FRAGMENTO DE ORIGEN
★ ★ ★ ★ ★

El 4 de julio de este año, en un coqueto restó cercano a la Plaza de Mayo, un alto funcionario del Gobierno se derrumbó en una silla ubicada al fondo del local.
–Me había olvidado de este lugar –resopló–. Hoy pude venir porque es el día de la Independencia en Estados Unidos y allá no abren los mercados financieros. No sabés lo que daría para que Wall Street tuviera un mes seguido de feriado cambiario.
Su interlocutor lo miró con curiosidad. Se lo veía cansado pero no tan envejecido como había previsto. La catarsis siguió.
–No puedo creer lo que pasó. En abril de este año, se realizó en Washington la spring meeting del Fondo y del Banco Mundial. En una de las actividades laterales, de esas que organizan los grandes bancos, se le pidió a los asistentes que eligieran el mejor país para invertir dinero en el 2018. Cada uno de ellos tenía un iPad donde apareció un mapamundi. Todos los dedos pulsaron el territorio argentino: ganamos por lejos. Estábamos supertranquilos con el gradualismo. La economía crecía casi al 4 por ciento. ¿Qué podría pasarnos? Tres semanas después, en medio de la tormenta, firmábamos con el Fondo Monetario.

★ ★ ★ ★ ★

REGISTROS LISTADOS

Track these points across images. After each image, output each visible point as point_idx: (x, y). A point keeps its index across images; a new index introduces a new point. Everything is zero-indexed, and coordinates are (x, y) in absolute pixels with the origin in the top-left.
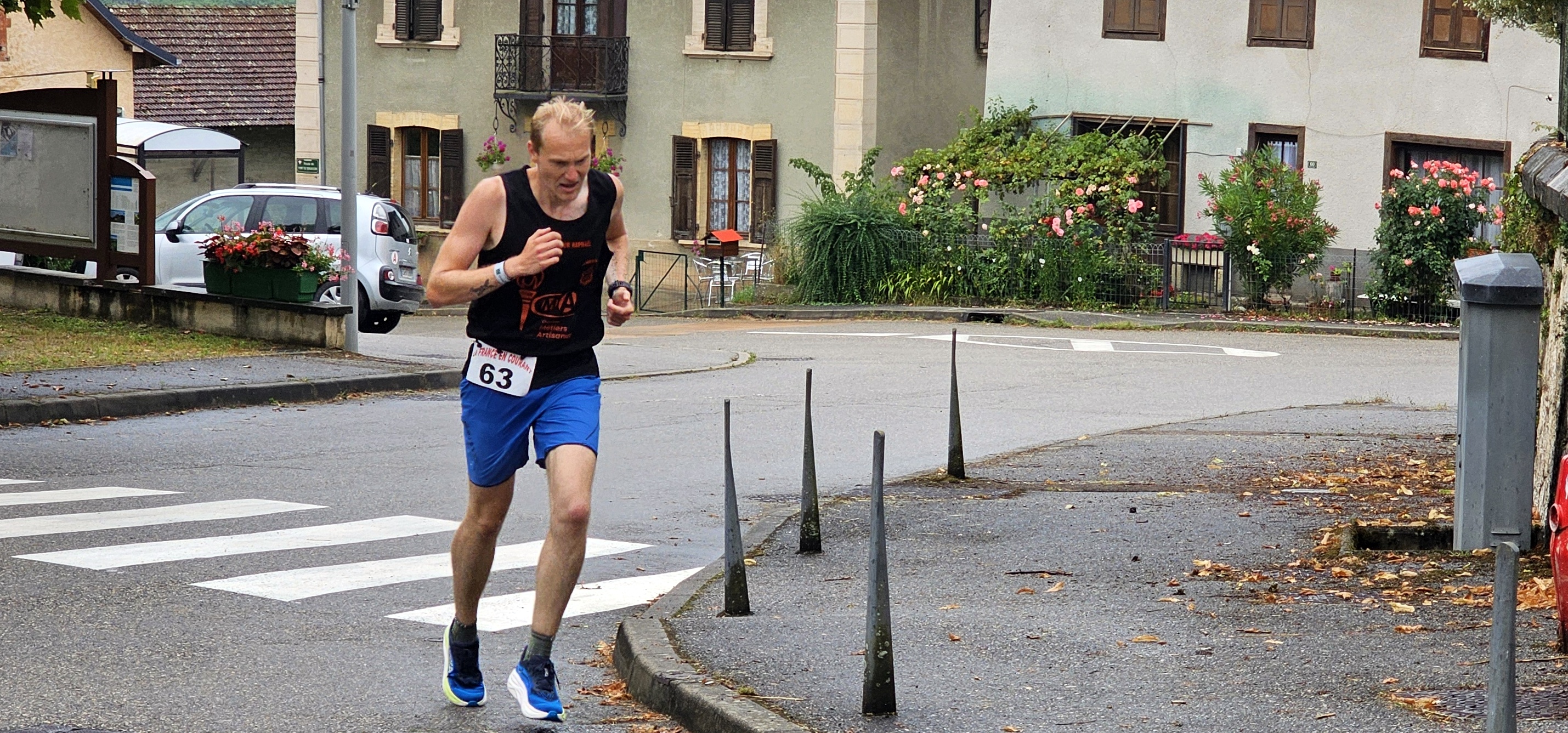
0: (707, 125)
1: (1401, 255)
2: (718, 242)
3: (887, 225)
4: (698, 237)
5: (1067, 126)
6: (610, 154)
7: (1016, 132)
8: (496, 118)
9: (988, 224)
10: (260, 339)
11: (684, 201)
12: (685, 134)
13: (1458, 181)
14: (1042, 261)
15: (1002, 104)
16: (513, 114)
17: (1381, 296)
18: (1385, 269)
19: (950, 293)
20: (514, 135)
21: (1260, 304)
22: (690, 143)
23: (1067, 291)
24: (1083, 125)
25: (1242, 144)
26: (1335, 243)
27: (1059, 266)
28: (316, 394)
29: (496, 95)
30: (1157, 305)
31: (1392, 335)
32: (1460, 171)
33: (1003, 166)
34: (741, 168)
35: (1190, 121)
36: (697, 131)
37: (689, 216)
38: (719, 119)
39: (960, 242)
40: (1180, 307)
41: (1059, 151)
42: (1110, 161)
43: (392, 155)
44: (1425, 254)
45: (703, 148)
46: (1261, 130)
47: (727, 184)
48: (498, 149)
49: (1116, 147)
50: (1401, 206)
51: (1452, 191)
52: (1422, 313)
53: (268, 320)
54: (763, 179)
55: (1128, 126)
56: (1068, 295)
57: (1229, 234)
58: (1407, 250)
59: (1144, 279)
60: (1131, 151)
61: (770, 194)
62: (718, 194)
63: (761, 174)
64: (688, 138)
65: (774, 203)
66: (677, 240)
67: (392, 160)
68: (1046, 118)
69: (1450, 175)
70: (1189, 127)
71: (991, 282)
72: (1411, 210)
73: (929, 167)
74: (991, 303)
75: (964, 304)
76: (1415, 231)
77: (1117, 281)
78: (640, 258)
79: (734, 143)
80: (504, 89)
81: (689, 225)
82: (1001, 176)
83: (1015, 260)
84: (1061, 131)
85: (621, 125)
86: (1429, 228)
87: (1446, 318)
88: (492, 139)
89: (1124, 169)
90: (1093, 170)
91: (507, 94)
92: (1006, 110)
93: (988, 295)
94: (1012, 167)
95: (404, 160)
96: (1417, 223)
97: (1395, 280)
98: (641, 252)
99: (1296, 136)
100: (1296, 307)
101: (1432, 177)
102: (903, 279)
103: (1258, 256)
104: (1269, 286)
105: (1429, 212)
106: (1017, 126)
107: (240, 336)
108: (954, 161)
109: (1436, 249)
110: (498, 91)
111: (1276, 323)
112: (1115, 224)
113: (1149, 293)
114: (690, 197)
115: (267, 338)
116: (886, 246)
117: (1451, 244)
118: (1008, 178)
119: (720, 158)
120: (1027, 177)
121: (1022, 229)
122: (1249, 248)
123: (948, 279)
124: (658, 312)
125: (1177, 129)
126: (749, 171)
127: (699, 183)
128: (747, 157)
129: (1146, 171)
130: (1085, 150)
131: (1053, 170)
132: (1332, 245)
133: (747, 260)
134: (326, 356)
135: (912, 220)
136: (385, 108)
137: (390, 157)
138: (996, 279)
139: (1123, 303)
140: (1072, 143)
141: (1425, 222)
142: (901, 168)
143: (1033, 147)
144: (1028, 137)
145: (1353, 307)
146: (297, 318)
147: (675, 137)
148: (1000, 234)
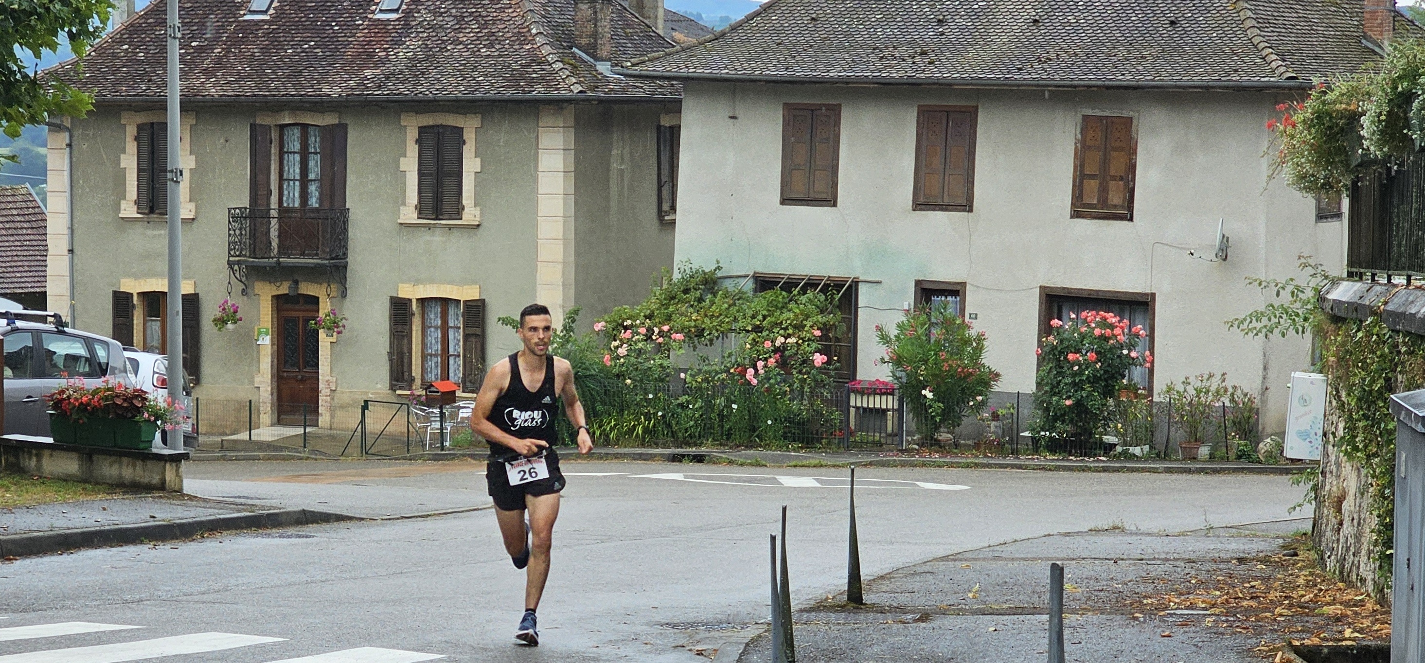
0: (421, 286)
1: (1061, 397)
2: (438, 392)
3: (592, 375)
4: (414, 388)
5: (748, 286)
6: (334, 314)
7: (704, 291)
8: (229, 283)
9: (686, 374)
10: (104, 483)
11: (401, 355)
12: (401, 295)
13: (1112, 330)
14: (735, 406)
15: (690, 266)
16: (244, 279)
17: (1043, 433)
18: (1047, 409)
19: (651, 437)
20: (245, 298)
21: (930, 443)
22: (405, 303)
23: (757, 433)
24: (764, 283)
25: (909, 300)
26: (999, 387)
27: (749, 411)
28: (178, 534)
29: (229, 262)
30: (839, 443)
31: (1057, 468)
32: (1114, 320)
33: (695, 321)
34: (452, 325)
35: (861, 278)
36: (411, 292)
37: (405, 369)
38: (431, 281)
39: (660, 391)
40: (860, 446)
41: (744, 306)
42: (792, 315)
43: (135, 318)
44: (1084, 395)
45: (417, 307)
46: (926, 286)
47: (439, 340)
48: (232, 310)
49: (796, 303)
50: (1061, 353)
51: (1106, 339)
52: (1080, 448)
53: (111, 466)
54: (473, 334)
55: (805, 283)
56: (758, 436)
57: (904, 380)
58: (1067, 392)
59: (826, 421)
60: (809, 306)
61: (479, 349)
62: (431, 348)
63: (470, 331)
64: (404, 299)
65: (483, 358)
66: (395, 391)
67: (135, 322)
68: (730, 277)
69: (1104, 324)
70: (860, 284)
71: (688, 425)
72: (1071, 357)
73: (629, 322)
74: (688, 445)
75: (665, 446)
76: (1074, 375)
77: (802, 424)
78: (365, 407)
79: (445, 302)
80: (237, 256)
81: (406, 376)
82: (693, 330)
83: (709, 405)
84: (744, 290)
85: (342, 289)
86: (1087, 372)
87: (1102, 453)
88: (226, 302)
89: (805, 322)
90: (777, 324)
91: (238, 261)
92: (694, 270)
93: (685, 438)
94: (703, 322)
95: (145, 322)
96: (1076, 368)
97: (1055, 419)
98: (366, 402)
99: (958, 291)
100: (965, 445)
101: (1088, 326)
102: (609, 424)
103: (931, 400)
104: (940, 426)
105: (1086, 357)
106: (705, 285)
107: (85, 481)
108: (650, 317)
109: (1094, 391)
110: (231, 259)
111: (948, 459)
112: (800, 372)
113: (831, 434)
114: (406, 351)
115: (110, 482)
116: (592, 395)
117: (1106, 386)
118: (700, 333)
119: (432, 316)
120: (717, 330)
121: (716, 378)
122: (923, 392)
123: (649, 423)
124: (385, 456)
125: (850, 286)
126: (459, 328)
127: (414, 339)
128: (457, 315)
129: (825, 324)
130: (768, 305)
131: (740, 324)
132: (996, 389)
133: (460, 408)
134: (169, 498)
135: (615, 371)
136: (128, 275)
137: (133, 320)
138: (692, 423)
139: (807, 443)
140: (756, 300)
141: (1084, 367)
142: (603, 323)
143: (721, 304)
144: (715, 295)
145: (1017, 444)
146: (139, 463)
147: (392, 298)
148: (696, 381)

★ ★ ★ ★ ★

CONSIGNAS DEL EJERCICIO
1 > Reescribe como lista el párrafo del fragmento que empieza con "–No puedo creer lo que pasó" y conserva sus datos principales.
2 > Transcribe del fragmento el pasaje que comienza en "El 4 de julio" y termina en "fondo del local.".

RESPUESTAS ESPERADAS
1 >
- En abril se realizó en Washington la reunión de primavera del Fondo y del Banco Mundial.
- En una actividad lateral organizada por grandes bancos, se pidió a los asistentes que eligieran en un iPad el mejor país para invertir en 2018.
- Todos marcaron el territorio argentino, que ganó por lejos.
- Estaban muy tranquilos con el gradualismo, y la economía crecía casi al 4 por ciento.
- Tres semanas después, en medio de la tormenta, firmaron con el Fondo Monetario.

2 >
El 4 de julio de este año, en un coqueto restó cercano a la Plaza de Mayo, un alto funcionario del Gobierno se derrumbó en una silla ubicada al fondo del local.